Work to complete:
If a line in the data holds the string "Image", list it.

Data for this exercise:
:::::

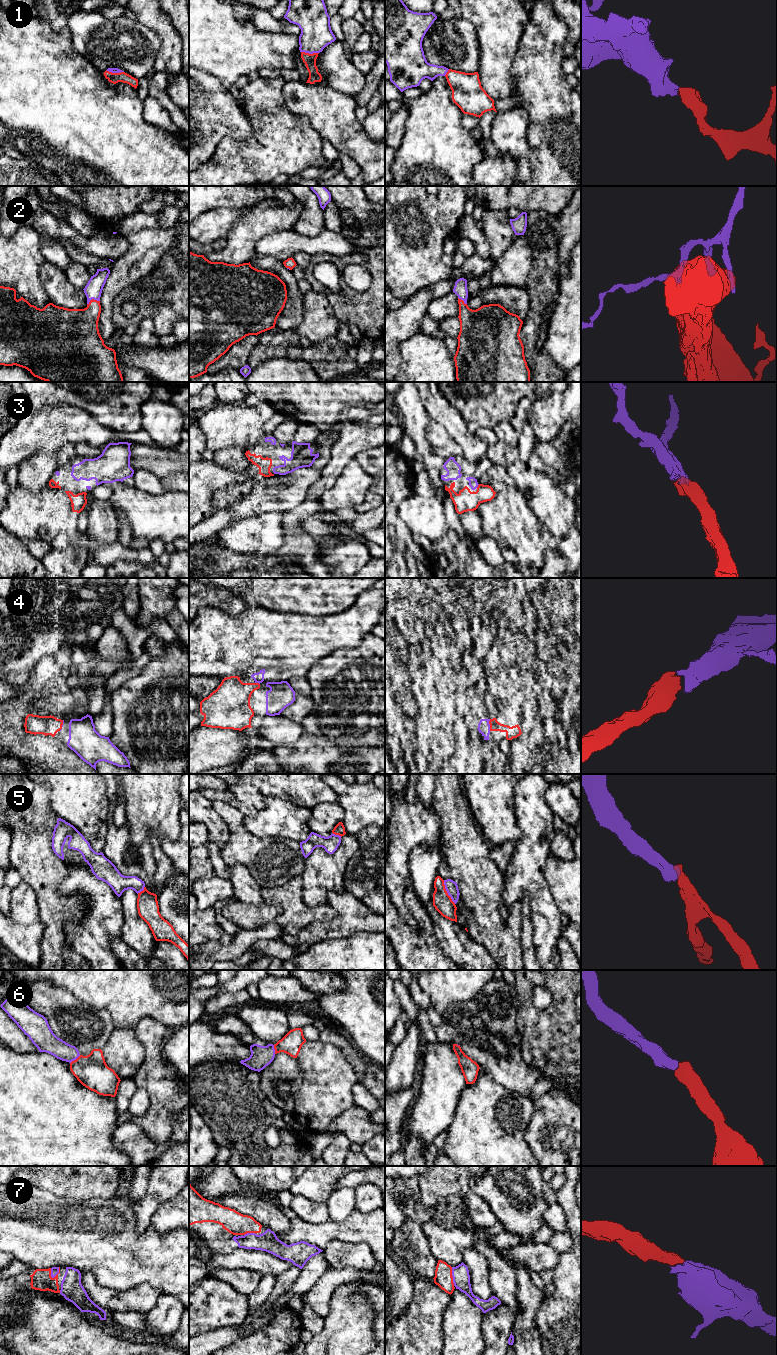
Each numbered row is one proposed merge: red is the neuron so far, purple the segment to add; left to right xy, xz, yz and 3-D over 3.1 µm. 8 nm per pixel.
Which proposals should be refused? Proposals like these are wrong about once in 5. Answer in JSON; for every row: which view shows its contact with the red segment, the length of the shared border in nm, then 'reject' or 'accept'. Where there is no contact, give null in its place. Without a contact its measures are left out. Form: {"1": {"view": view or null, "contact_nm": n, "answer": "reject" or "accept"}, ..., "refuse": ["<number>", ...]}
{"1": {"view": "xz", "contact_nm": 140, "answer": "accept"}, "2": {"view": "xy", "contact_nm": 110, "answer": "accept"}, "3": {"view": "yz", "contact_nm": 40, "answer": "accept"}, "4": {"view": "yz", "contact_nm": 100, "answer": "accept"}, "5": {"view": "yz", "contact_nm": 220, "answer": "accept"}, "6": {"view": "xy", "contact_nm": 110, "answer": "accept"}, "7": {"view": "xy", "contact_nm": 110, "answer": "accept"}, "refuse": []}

:::::

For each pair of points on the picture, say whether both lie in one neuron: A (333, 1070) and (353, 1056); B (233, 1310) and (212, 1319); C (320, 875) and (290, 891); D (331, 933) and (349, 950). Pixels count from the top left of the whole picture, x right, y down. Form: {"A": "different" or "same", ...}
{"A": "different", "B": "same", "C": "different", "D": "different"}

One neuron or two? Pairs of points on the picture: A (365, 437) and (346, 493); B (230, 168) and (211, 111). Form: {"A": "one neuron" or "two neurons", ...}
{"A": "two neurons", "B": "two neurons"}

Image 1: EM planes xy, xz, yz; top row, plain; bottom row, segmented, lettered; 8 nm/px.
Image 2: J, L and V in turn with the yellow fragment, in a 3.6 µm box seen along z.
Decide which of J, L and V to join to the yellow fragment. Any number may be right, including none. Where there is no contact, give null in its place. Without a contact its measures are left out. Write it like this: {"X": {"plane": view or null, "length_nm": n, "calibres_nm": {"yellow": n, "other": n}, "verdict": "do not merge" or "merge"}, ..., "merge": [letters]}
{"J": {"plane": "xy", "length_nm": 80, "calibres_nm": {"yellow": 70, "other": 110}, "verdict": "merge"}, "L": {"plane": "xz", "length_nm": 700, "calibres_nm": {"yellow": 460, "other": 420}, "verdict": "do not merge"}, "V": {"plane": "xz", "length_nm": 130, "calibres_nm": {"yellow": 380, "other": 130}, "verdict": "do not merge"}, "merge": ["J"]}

:::::

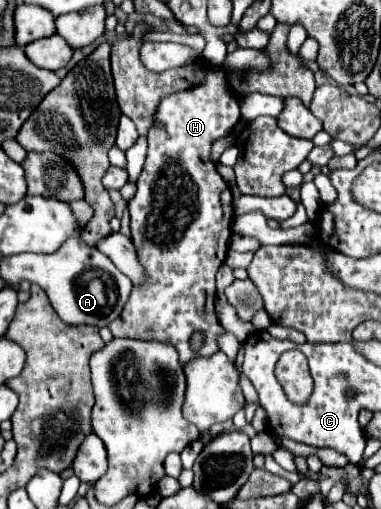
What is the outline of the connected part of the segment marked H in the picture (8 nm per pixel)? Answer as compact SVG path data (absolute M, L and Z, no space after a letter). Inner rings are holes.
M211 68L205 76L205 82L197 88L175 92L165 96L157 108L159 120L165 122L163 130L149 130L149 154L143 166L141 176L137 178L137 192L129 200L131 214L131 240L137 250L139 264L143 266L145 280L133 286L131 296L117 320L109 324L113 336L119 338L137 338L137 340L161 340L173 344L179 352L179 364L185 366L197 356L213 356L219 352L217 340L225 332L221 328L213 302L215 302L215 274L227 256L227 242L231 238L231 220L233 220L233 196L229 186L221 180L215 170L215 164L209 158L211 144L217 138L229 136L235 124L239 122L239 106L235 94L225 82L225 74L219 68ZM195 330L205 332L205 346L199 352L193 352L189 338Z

:::::

Problem solution:
Image 1: EM planes xy, xz, yz; top row, plain; bottom row, segmented, lettered; 8 nm/px.
Image 2: J, L and V in turn with the yellow fragment, in a 3.6 µm box seen along z.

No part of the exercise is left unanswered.